Personal information
- Full name: Harold Pickthall
- Born: 31 July 1896 Burnley, Lancashire, England
- Died: 8 August 1965 (aged 69) Fulwood, Lancashire, England
- Batting: Unknown
- Bowling: Unknown

Domestic team information
- 1928–1935: Marylebone Cricket Club
- 1926–1929: Monmouthshire

Career statistics
| Competition | First-class |
| Matches | 12 |
| Runs scored | 109 |
| Batting average | 10.90 |
| 100s/50s | –/– |
| Top score | 29* |
| Balls bowled | 1,855 |
| Wickets | 25 |
| Bowling average | 30.88 |
| 5 wickets in innings | – |
| 10 wickets in match | – |
| Best bowling | 4/30 |
| Catches/stumpings | 3/– |
- Source: Cricinfo, 25 October 2018

= Hal Pickthall =

English cricketer

Harold 'Hal' Pickthall (31 July 1896 - 8 August 1965) was an English first-class cricketer.
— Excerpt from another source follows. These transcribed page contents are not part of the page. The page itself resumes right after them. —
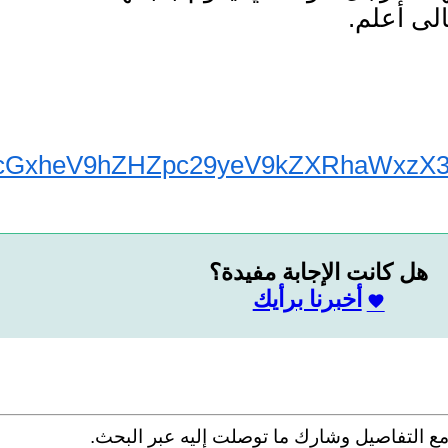
الى أعلم.
در:
GxheV9hZHZpc29yeV9kZXRhaWxzX3U=
هل كانت الإجابة مفيدة؟
أخبرنا برأيك
ع التفاصيل وشارك ما توصلت إليه عبر البحث.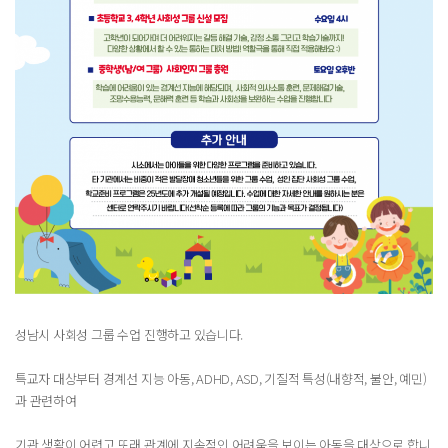
성남시 사회성 그룹 수업 진행하고 있습니다.
특교자 대상부터 경계선 지능 아동, ADHD, ASD, 기질적 특성(내향적, 불안, 예민)
과 관련하여
기관 생활이 어렵고 또래 관계에 지속적인 어려움을 보이는 아동을 대상으로 합니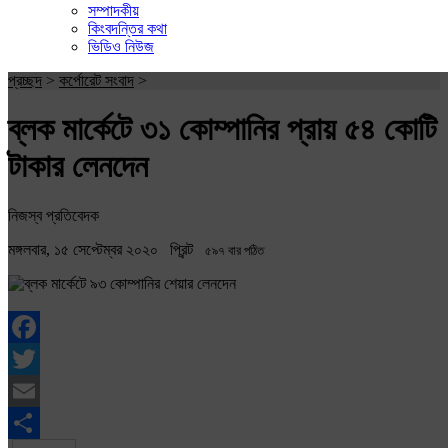
সম্পাদকীয়
কিংবদন্তির কথা
ভিডিও নিউজ
প্রচ্ছদ
>
কর্পোরেট সংবাদ
>
ব্লক মার্কেটে ৩১ কোম্পানির প্রায় ৫৪ কোটি
টাকার লেনদেন
নিজস্ব প্রতিবেদক
মঙ্গলবার, ১৫ সেপ্টেম্বর ২০২০
প্রিন্ট
৫৯৭ বার পঠিত
Facebook
Twitter
Email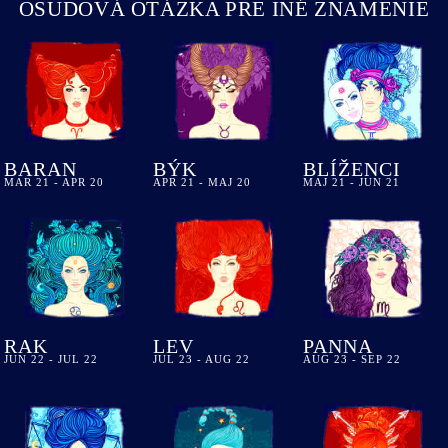
OSUDOVÁ OTÁZKA PRE INÉ ZNAMENIE
BARAN
BÝK
BLÍŽENCI
MAR 21 - APR 20
APR 21 - MAJ 20
MAJ 21 - JUN 21
RAK
LEV
PANNA
JUN 22 - JUL 22
JUL 23 - AUG 22
AUG 23 - SEP 22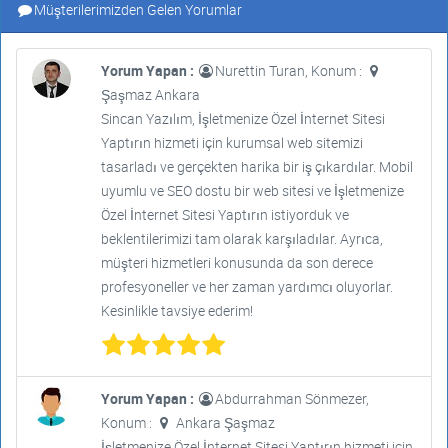
Müşterilerimizden Gelen Yorumlar
Yorum Yapan :
Nurettin Turan, Konum :
Şaşmaz Ankara
Sincan Yazılım, İşletmenize Özel İnternet Sitesi
Yaptırın hizmeti için kurumsal web sitemizi
tasarladı ve gerçekten harika bir iş çıkardılar. Mobil
uyumlu ve SEO dostu bir web sitesi ve İşletmenize
Özel İnternet Sitesi Yaptırın istiyorduk ve
beklentilerimizi tam olarak karşıladılar. Ayrıca,
müşteri hizmetleri konusunda da son derece
profesyoneller ve her zaman yardımcı oluyorlar.
Kesinlikle tavsiye ederim!
Yorum Yapan :
Abdurrahman Sönmezer,
Konum :
Ankara Şaşmaz
İşletmenize Özel İnternet Sitesi Yaptırın hizmeti için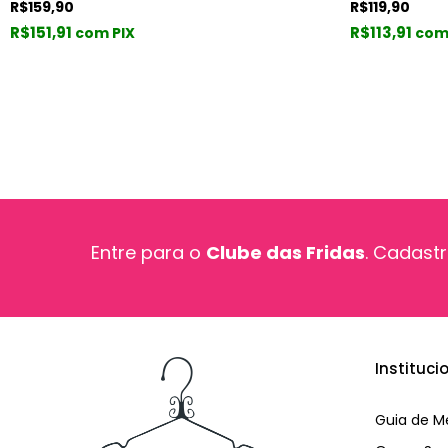
R$159,90
R$119,90
R$151,91
R$113,91
com PIX
com
Entre para o
Clube das Fridas
. Cadastr
Instituci
Guia de M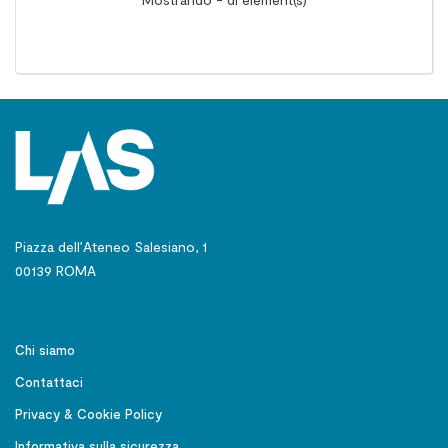
Piazza dell’Ateneo Salesiano, 1
00139 ROMA
Chi siamo
Contattaci
Privacy & Cookie Policy
Informativa sulla sicurezza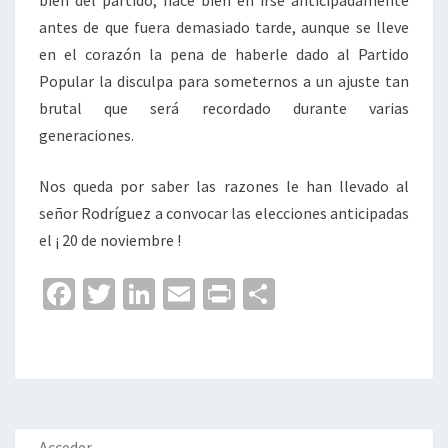
bien del partido, hace bien en irse anticipadamente
antes de que fuera demasiado tarde, aunque se lleve
en el corazón la pena de haberle dado al Partido
Popular la disculpa para someternos a un ajuste tan
brutal que será recordado durante varias
generaciones.
Nos queda por saber las razones le han llevado al
señor Rodríguez a convocar las elecciones anticipadas
el ¡ 20 de noviembre !
Fa
T
Li
E
Pr
C
ce
wi
n
m
in
o
b
tt
ke
ai
t
m
o
er
dI
l
p
o
n
ar
Acceder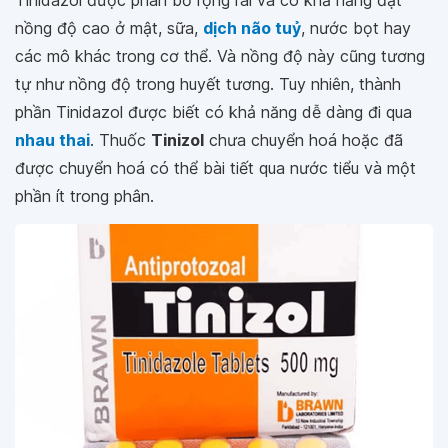
Tinidazol được phân bố rộng rãi và có khả năng đạt
nồng độ cao ở mật, sữa,
dịch não tuỷ
, nước bọt hay
các mô khác trong cơ thể. Và nồng độ này cũng tương
tự như nồng độ trong huyết tương. Tuy nhiên, thành
phần Tinidazol được biết có khả năng dễ dàng đi qua
nhau thai
. Thuốc
Tinizol
chưa chuyển hoá hoặc đã
được chuyển hoá có thể bài tiết qua nước tiểu và một
phần ít trong phân.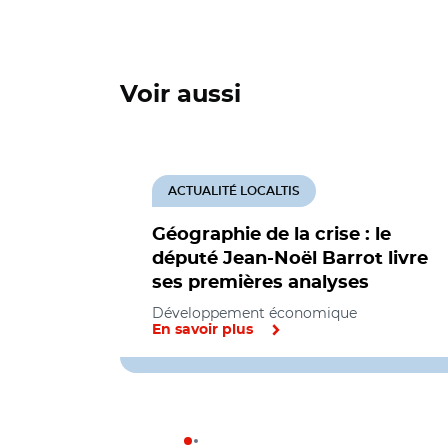
Voir aussi
ACTUALITÉ LOCALTIS
Géographie de la crise : le
député Jean-Noël Barrot livre
ses premières analyses
Développement économique
En savoir plus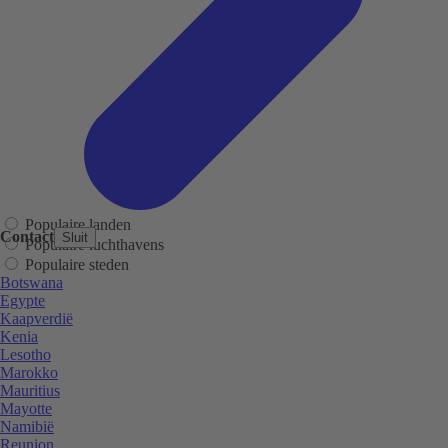
Populaire landen
Contact
Sluit
Populaire luchthavens
Populaire steden
Botswana
Egypte
Kaapverdië
Kenia
Lesotho
Marokko
Mauritius
Mayotte
Namibië
Reunion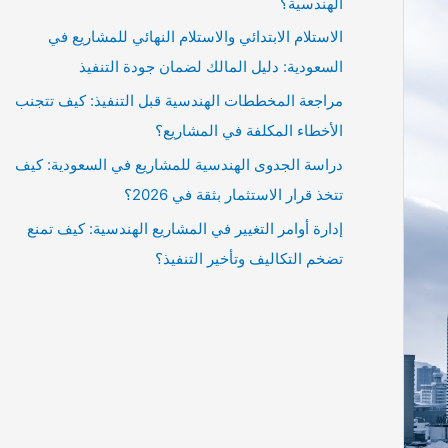
الهندسية؟
الاستلام الابتدائي والاستلام النهائي للمشاريع في
السعودية: دليل المالك لضمان جودة التنفيذ
مراجعة المخططات الهندسية قبل التنفيذ: كيف تتجنب
الأخطاء المكلفة في المشاريع؟
دراسة الجدوى الهندسية للمشاريع في السعودية: كيف
تتخذ قرار الاستثمار بثقة في 2026؟
إدارة أوامر التغيير في المشاريع الهندسية: كيف تمنع
تضخم التكاليف وتأخير التنفيذ؟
Pickthall initially played club cricket in the Lancashire League prior to World War I with Burnley in 1913. He played for Burnley until 1920, after which he began playing for Lowerhouse. He played for Lowerhouse until 1923, and briefly returned to Burnley in 1925 for one match. Pickthall made his debut in minor counties cricket for the Welsh county Monmouthshire in the 1926 Minor Counties Championship against Surrey Second XI at The Oval. He played minor counties cricket for Monmouthshire from 1926-1929, making a total of 24 appearances in the Minor Counties Championship. He first appeared in first-class cricket for the Marylebone Cricket Club against Wales in 1928 at Lord's. He became a mainstay of the MCC side over the next few years, playing annually for them (with the exception of 1933) until 1935, making a total of twelve first-class appearances. Pickthall scored a total of 109 runs across these twelve matches, averaging 10.90, with a highest score of 29 not out. As a bowler, Pickthall took 25 wickets at a bowling average of 30.88, with best innings figures of 4 for 30.